**Action item**
Copy out the entries that follow exactly, leaving every picture behind.

——

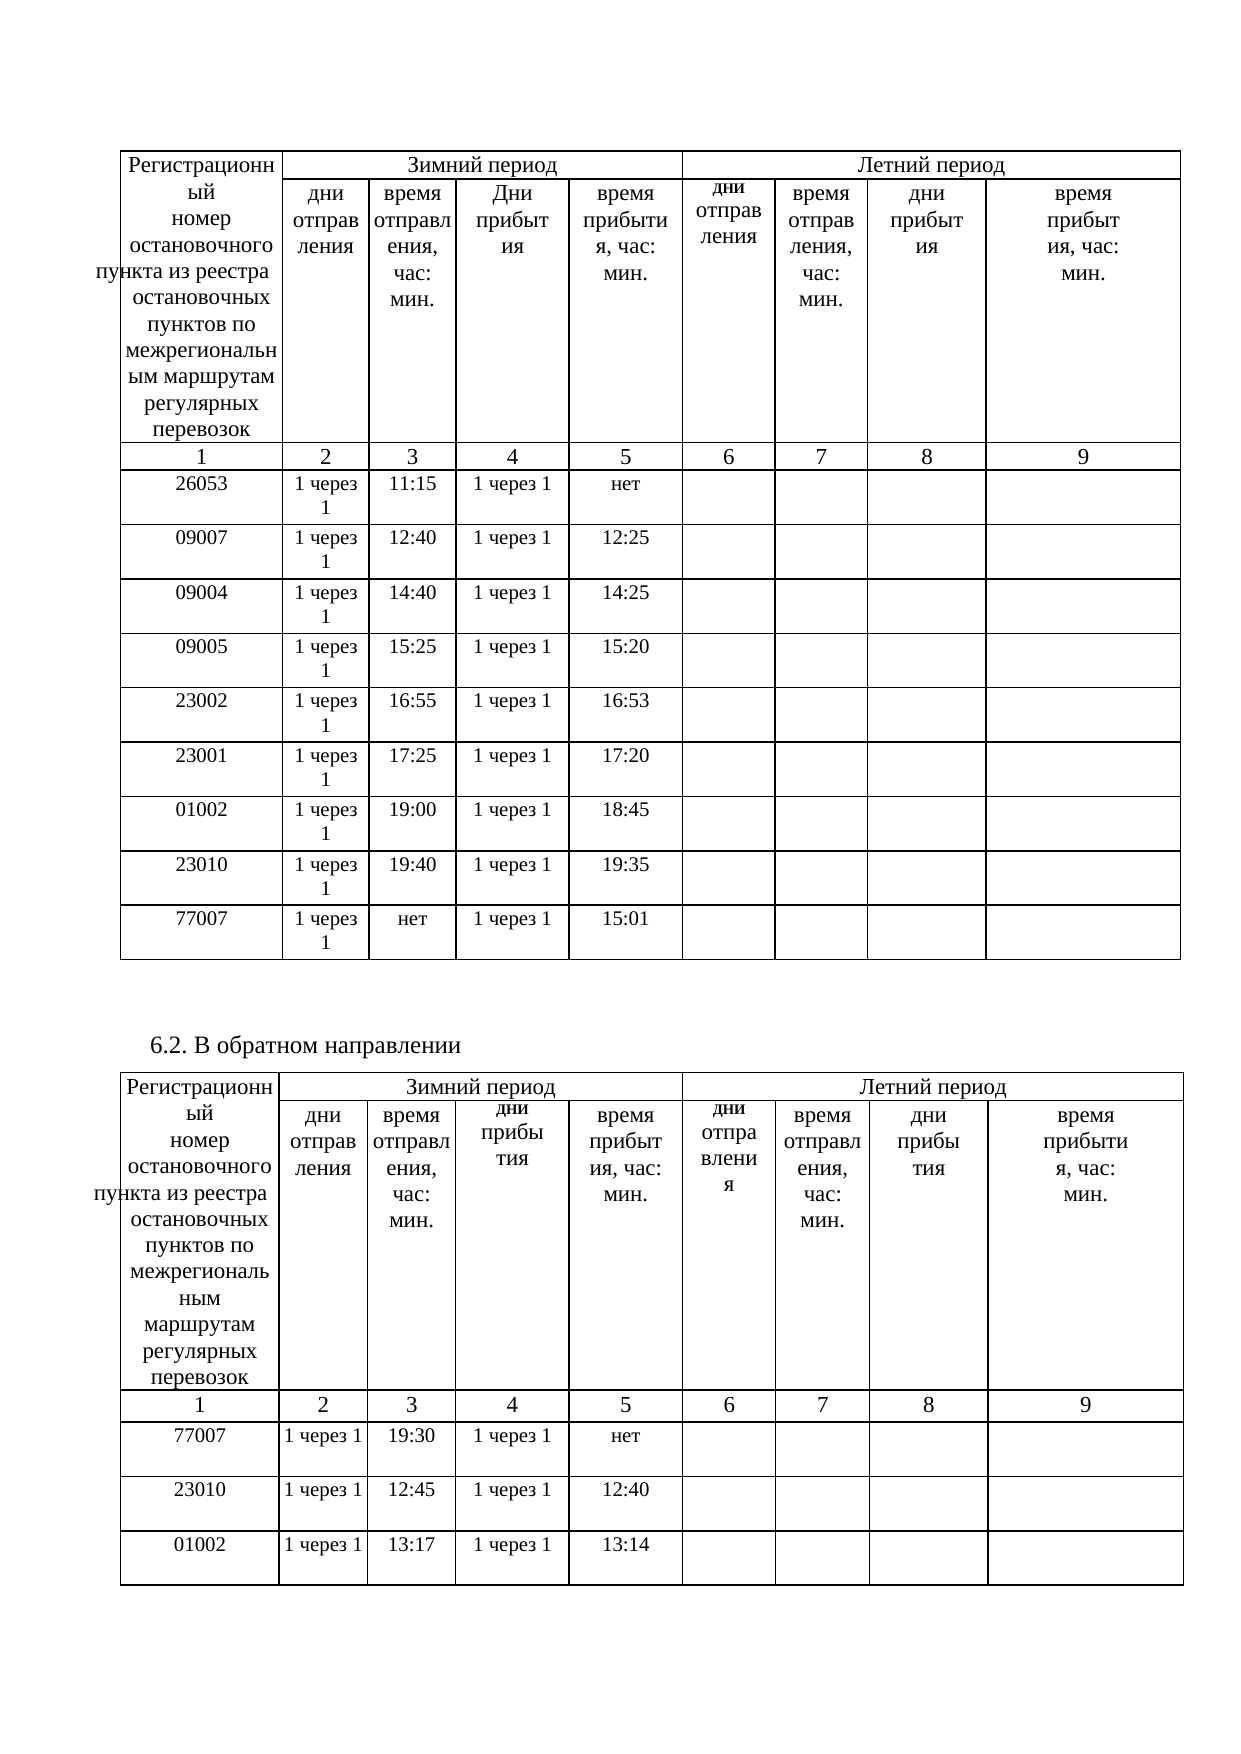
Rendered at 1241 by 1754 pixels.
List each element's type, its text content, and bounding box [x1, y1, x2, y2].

table_cell 16:55 [370, 688, 455, 741]
table_cell 5 [570, 443, 682, 469]
table_cell время прибыти я, час: мин. [570, 180, 682, 441]
table_cell 1 через 1 [280, 1423, 367, 1476]
table_cell 23010 [121, 852, 282, 904]
table_cell 1 через 1 [457, 471, 568, 524]
table_cell [989, 1477, 1183, 1530]
table_cell [987, 852, 1180, 904]
table_cell [683, 1532, 775, 1584]
table_cell 1 через 1 [283, 743, 368, 796]
table_cell 18:45 [570, 797, 682, 850]
table_cell [776, 1423, 869, 1476]
table_cell [987, 525, 1180, 578]
table_cell 1 [121, 443, 282, 469]
table_cell дни отправ ления [280, 1101, 367, 1389]
table_cell 6 [683, 443, 774, 469]
table_cell 12:40 [370, 525, 455, 578]
table_cell 12:45 [368, 1477, 455, 1530]
table_cell 16:53 [570, 688, 682, 741]
table_cell 19:30 [368, 1423, 455, 1476]
table_cell 1 через 1 [456, 1532, 568, 1584]
table_cell [987, 634, 1180, 687]
table_cell время отправ ления, час: мин. [776, 180, 867, 441]
table_cell [989, 1423, 1183, 1476]
table_cell [683, 797, 774, 850]
table_cell [776, 743, 867, 796]
table_cell время отправл ения, час: мин. [368, 1101, 455, 1389]
table_cell [776, 688, 867, 741]
table_cell [683, 688, 774, 741]
table_cell [776, 797, 867, 850]
table_cell 1 через 1 [457, 688, 568, 741]
table_cell 13:17 [368, 1532, 455, 1584]
table_cell 19:00 [370, 797, 455, 850]
table_cell 1 через 1 [283, 634, 368, 687]
table_header Зимний период [280, 1073, 682, 1099]
table_cell 01002 [121, 797, 282, 850]
table_cell 1 через 1 [456, 1477, 568, 1530]
table_cell 1 через 1 [456, 1423, 568, 1476]
table_header Летний период [683, 1073, 1183, 1099]
table_cell [870, 1532, 987, 1584]
table_cell 12:40 [570, 1477, 682, 1530]
table_cell [987, 906, 1180, 959]
table_cell 23002 [121, 688, 282, 741]
table_cell [870, 1423, 987, 1476]
table_cell дни отправ ления [283, 180, 368, 441]
table_cell 7 [776, 443, 867, 469]
table_cell ДНИ прибы тия [456, 1101, 568, 1389]
table_cell 1 через 1 [457, 634, 568, 687]
table_cell 3 [370, 443, 455, 469]
table_header Зимний период [283, 152, 682, 178]
table_cell 23010 [121, 1477, 278, 1530]
table_cell 12:25 [570, 525, 682, 578]
table_cell 14:25 [570, 580, 682, 632]
text 6.2. В обратном направлении [150, 1030, 1090, 1059]
table_cell время прибыт ия, час: мин. [570, 1101, 682, 1389]
table_cell 1 через 1 [457, 743, 568, 796]
table_cell [868, 471, 985, 524]
table_cell 9 [987, 443, 1180, 469]
table_cell 8 [870, 1391, 987, 1421]
table_cell [987, 688, 1180, 741]
table_cell [683, 580, 774, 632]
table_cell 1 через 1 [280, 1477, 367, 1530]
table_cell [868, 525, 985, 578]
table_cell 1 через 1 [283, 797, 368, 850]
table_cell 1 через 1 [283, 580, 368, 632]
table_cell [776, 1532, 869, 1584]
table_cell [870, 1477, 987, 1530]
table_cell 4 [456, 1391, 568, 1421]
table_cell 13:14 [570, 1532, 682, 1584]
table_cell 6 [683, 1391, 775, 1421]
table_cell 17:25 [370, 743, 455, 796]
table_cell нет [370, 906, 455, 959]
table_cell [987, 743, 1180, 796]
table_cell [776, 580, 867, 632]
table_cell [683, 743, 774, 796]
table_cell 09005 [121, 634, 282, 687]
table_cell [868, 797, 985, 850]
table_cell [683, 634, 774, 687]
table_cell ДНИ отправ ления [683, 180, 774, 441]
table_cell 1 через 1 [457, 906, 568, 959]
table_cell 23001 [121, 743, 282, 796]
table_cell [683, 1477, 775, 1530]
table_cell [683, 852, 774, 904]
table_cell [868, 906, 985, 959]
table_header Регистрационный номер остановочного пункта из реестра остановочных пунктов по межрегиональным маршрутам регулярных перевозок [121, 152, 282, 441]
table_cell [868, 743, 985, 796]
table_cell 01002 [121, 1532, 278, 1584]
table_cell [989, 1532, 1183, 1584]
table_cell время прибыти я, час: мин. [989, 1101, 1183, 1389]
table_cell время отправл ения, час: мин. [776, 1101, 869, 1389]
table_cell 1 через 1 [283, 688, 368, 741]
table_cell [868, 580, 985, 632]
table_cell 1 через 1 [280, 1532, 367, 1584]
table_cell 1 через 1 [283, 852, 368, 904]
table_cell 77007 [121, 906, 282, 959]
table_cell [987, 797, 1180, 850]
table_cell 11:15 [370, 471, 455, 524]
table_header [121, 1073, 278, 1389]
table_cell 17:20 [570, 743, 682, 796]
table_cell ДНИ отпра влени я [683, 1101, 775, 1389]
table_cell 26053 [121, 471, 282, 524]
table_cell [987, 471, 1180, 524]
table_cell 5 [570, 1391, 682, 1421]
table_cell нет [570, 1423, 682, 1476]
table_cell 3 [368, 1391, 455, 1421]
table_cell 09004 [121, 580, 282, 632]
table_cell Дни прибыт ия [457, 180, 568, 441]
table_cell 2 [280, 1391, 367, 1421]
table_cell [683, 1423, 775, 1476]
table_cell [776, 906, 867, 959]
table_cell 2 [283, 443, 368, 469]
table_cell 15:20 [570, 634, 682, 687]
table_cell 19:40 [370, 852, 455, 904]
table_cell дни прибыт ия [868, 180, 985, 441]
table_cell время прибыт ия, час: мин. [987, 180, 1180, 441]
table_cell 1 [121, 1391, 278, 1421]
table_cell 1 через 1 [457, 580, 568, 632]
table_cell 1 через 1 [457, 797, 568, 850]
table_cell 1 через 1 [457, 852, 568, 904]
table_cell 1 через 1 [283, 906, 368, 959]
table_cell [776, 525, 867, 578]
table_cell 8 [868, 443, 985, 469]
table_cell 9 [989, 1391, 1183, 1421]
table_cell нет [570, 471, 682, 524]
table_cell время отправл ения, час: мин. [370, 180, 455, 441]
table_cell [776, 1477, 869, 1530]
table_cell [868, 634, 985, 687]
table_cell 77007 [121, 1423, 278, 1476]
table_cell [683, 906, 774, 959]
table_cell 14:40 [370, 580, 455, 632]
table_cell [776, 471, 867, 524]
table_cell [683, 471, 774, 524]
table_cell 15:25 [370, 634, 455, 687]
table_cell [868, 688, 985, 741]
table_cell [683, 525, 774, 578]
table_cell 15:01 [570, 906, 682, 959]
table_cell 4 [457, 443, 568, 469]
table_cell [987, 580, 1180, 632]
table_cell дни прибы тия [870, 1101, 987, 1389]
table_cell [776, 852, 867, 904]
table_cell 19:35 [570, 852, 682, 904]
table_cell [776, 634, 867, 687]
table_header Летний период [683, 152, 1180, 178]
table_cell [868, 852, 985, 904]
table_cell 7 [776, 1391, 869, 1421]
table_cell 1 через 1 [283, 525, 368, 578]
table_cell 1 через 1 [283, 471, 368, 524]
table_cell 09007 [121, 525, 282, 578]
table_cell 1 через 1 [457, 525, 568, 578]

——

**Solution below**
Rendered at 1241 by 1754 pixels.
List each element's type, its text content, and bounding box [x1, y1, x2, y2].

table_cell 16:55 [370, 688, 455, 741]
table_cell 5 [570, 443, 682, 469]
table_cell время прибыти я, час: мин. [570, 180, 682, 441]
table_cell 1 через 1 [280, 1423, 367, 1476]
table_cell 23010 [121, 852, 282, 904]
table_cell 1 через 1 [457, 471, 568, 524]
table_cell [989, 1477, 1183, 1530]
table_cell [987, 852, 1180, 904]
table_cell [683, 1532, 775, 1584]
table_cell 1 через 1 [283, 743, 368, 796]
table_cell 18:45 [570, 797, 682, 850]
table_cell [776, 1423, 869, 1476]
table_cell [987, 525, 1180, 578]
table_cell 1 [121, 443, 282, 469]
table_cell дни отправ ления [280, 1101, 367, 1389]
table_cell 6 [683, 443, 774, 469]
table_cell 12:40 [370, 525, 455, 578]
table_cell 12:45 [368, 1477, 455, 1530]
table_cell 16:53 [570, 688, 682, 741]
table_cell 19:30 [368, 1423, 455, 1476]
table_cell 1 через 1 [456, 1532, 568, 1584]
table_cell [987, 634, 1180, 687]
table_cell время отправ ления, час: мин. [776, 180, 867, 441]
table_cell [989, 1423, 1183, 1476]
table_cell [683, 797, 774, 850]
table_cell [776, 743, 867, 796]
table_cell время отправл ения, час: мин. [368, 1101, 455, 1389]
table_cell [776, 688, 867, 741]
table_cell [683, 688, 774, 741]
table_cell [776, 797, 867, 850]
table_cell 1 через 1 [457, 688, 568, 741]
table_cell 13:17 [368, 1532, 455, 1584]
table_cell 19:00 [370, 797, 455, 850]
table_cell 1 через 1 [283, 634, 368, 687]
table_header Зимний период [280, 1073, 682, 1099]
table_cell 01002 [121, 797, 282, 850]
table_cell 1 через 1 [456, 1477, 568, 1530]
table_cell 1 через 1 [456, 1423, 568, 1476]
table_header Летний период [683, 1073, 1183, 1099]
table_cell [870, 1532, 987, 1584]
table_cell 12:40 [570, 1477, 682, 1530]
table_cell [987, 906, 1180, 959]
table_cell 23002 [121, 688, 282, 741]
table_cell [870, 1423, 987, 1476]
table_cell дни отправ ления [283, 180, 368, 441]
table_cell 7 [776, 443, 867, 469]
table_cell ДНИ прибы тия [456, 1101, 568, 1389]
table_cell 1 через 1 [457, 634, 568, 687]
table_cell 3 [370, 443, 455, 469]
table_header Зимний период [283, 152, 682, 178]
table_cell 23010 [121, 1477, 278, 1530]
table_cell 12:25 [570, 525, 682, 578]
table_cell 14:25 [570, 580, 682, 632]
text 6.2. В обратном направлении [150, 1030, 1090, 1059]
table_cell время прибыт ия, час: мин. [570, 1101, 682, 1389]
table_cell 1 через 1 [457, 743, 568, 796]
table_cell [868, 471, 985, 524]
table_cell 9 [987, 443, 1180, 469]
table_cell 8 [870, 1391, 987, 1421]
table_cell [987, 688, 1180, 741]
table_cell [683, 580, 774, 632]
table_cell 1 через 1 [280, 1477, 367, 1530]
table_cell [868, 525, 985, 578]
table_cell 1 через 1 [283, 797, 368, 850]
table_cell 1 через 1 [283, 580, 368, 632]
table_cell [776, 1532, 869, 1584]
table_cell [870, 1477, 987, 1530]
table_cell 4 [456, 1391, 568, 1421]
table_cell 13:14 [570, 1532, 682, 1584]
table_cell 6 [683, 1391, 775, 1421]
table_cell 17:25 [370, 743, 455, 796]
table_cell нет [370, 906, 455, 959]
table_cell [987, 743, 1180, 796]
table_cell [776, 580, 867, 632]
table_cell [683, 743, 774, 796]
table_cell 09005 [121, 634, 282, 687]
table_cell [868, 797, 985, 850]
table_cell [683, 634, 774, 687]
table_cell ДНИ отправ ления [683, 180, 774, 441]
table_cell 1 через 1 [457, 906, 568, 959]
table_cell 23001 [121, 743, 282, 796]
table_cell [683, 1477, 775, 1530]
table_cell [683, 852, 774, 904]
table_cell [868, 906, 985, 959]
table_header Регистрационный номер остановочного пункта из реестра остановочных пунктов по межрегиональным маршрутам регулярных перевозок [121, 152, 282, 441]
table_cell [868, 743, 985, 796]
table_cell 01002 [121, 1532, 278, 1584]
table_cell [989, 1532, 1183, 1584]
table_cell время прибыти я, час: мин. [989, 1101, 1183, 1389]
table_cell время отправл ения, час: мин. [776, 1101, 869, 1389]
table_cell 1 через 1 [283, 688, 368, 741]
table_cell [868, 580, 985, 632]
table_cell 1 через 1 [280, 1532, 367, 1584]
table_cell 1 через 1 [283, 852, 368, 904]
table_cell 77007 [121, 906, 282, 959]
table_cell [987, 797, 1180, 850]
table_cell 11:15 [370, 471, 455, 524]
table_header [121, 1073, 278, 1389]
table_cell 17:20 [570, 743, 682, 796]
table_cell ДНИ отпра влени я [683, 1101, 775, 1389]
table_cell 26053 [121, 471, 282, 524]
table_cell [987, 471, 1180, 524]
table_cell 5 [570, 1391, 682, 1421]
table_cell нет [570, 1423, 682, 1476]
table_cell 3 [368, 1391, 455, 1421]
table_cell 09004 [121, 580, 282, 632]
table_cell Дни прибыт ия [457, 180, 568, 441]
table_cell 2 [280, 1391, 367, 1421]
table_cell [683, 1423, 775, 1476]
table_cell [776, 906, 867, 959]
table_cell 2 [283, 443, 368, 469]
table_cell 15:20 [570, 634, 682, 687]
table_cell 19:40 [370, 852, 455, 904]
table_cell дни прибыт ия [868, 180, 985, 441]
table_cell время прибыт ия, час: мин. [987, 180, 1180, 441]
table_cell 1 [121, 1391, 278, 1421]
table_cell 1 через 1 [457, 580, 568, 632]
table_cell 1 через 1 [457, 797, 568, 850]
table_cell 1 через 1 [457, 852, 568, 904]
table_cell 1 через 1 [283, 906, 368, 959]
table_cell [776, 525, 867, 578]
table_cell 8 [868, 443, 985, 469]
table_cell 9 [989, 1391, 1183, 1421]
table_cell нет [570, 471, 682, 524]
table_cell время отправл ения, час: мин. [370, 180, 455, 441]
table_cell [776, 1477, 869, 1530]
table_cell [868, 634, 985, 687]
table_cell 77007 [121, 1423, 278, 1476]
table_cell [683, 906, 774, 959]
table_cell 14:40 [370, 580, 455, 632]
table_cell [776, 471, 867, 524]
table_cell [683, 471, 774, 524]
table_cell 15:25 [370, 634, 455, 687]
table_cell [868, 688, 985, 741]
table_cell [683, 525, 774, 578]
table_cell 15:01 [570, 906, 682, 959]
table_cell 4 [457, 443, 568, 469]
table_cell [987, 580, 1180, 632]
table_cell дни прибы тия [870, 1101, 987, 1389]
table_cell [776, 852, 867, 904]
table_cell 19:35 [570, 852, 682, 904]
table_cell [776, 634, 867, 687]
table_header Летний период [683, 152, 1180, 178]
table_cell [868, 852, 985, 904]
table_cell 7 [776, 1391, 869, 1421]
table_cell 1 через 1 [283, 525, 368, 578]
table_cell 1 через 1 [283, 471, 368, 524]
table_cell 09007 [121, 525, 282, 578]
table_cell 1 через 1 [457, 525, 568, 578]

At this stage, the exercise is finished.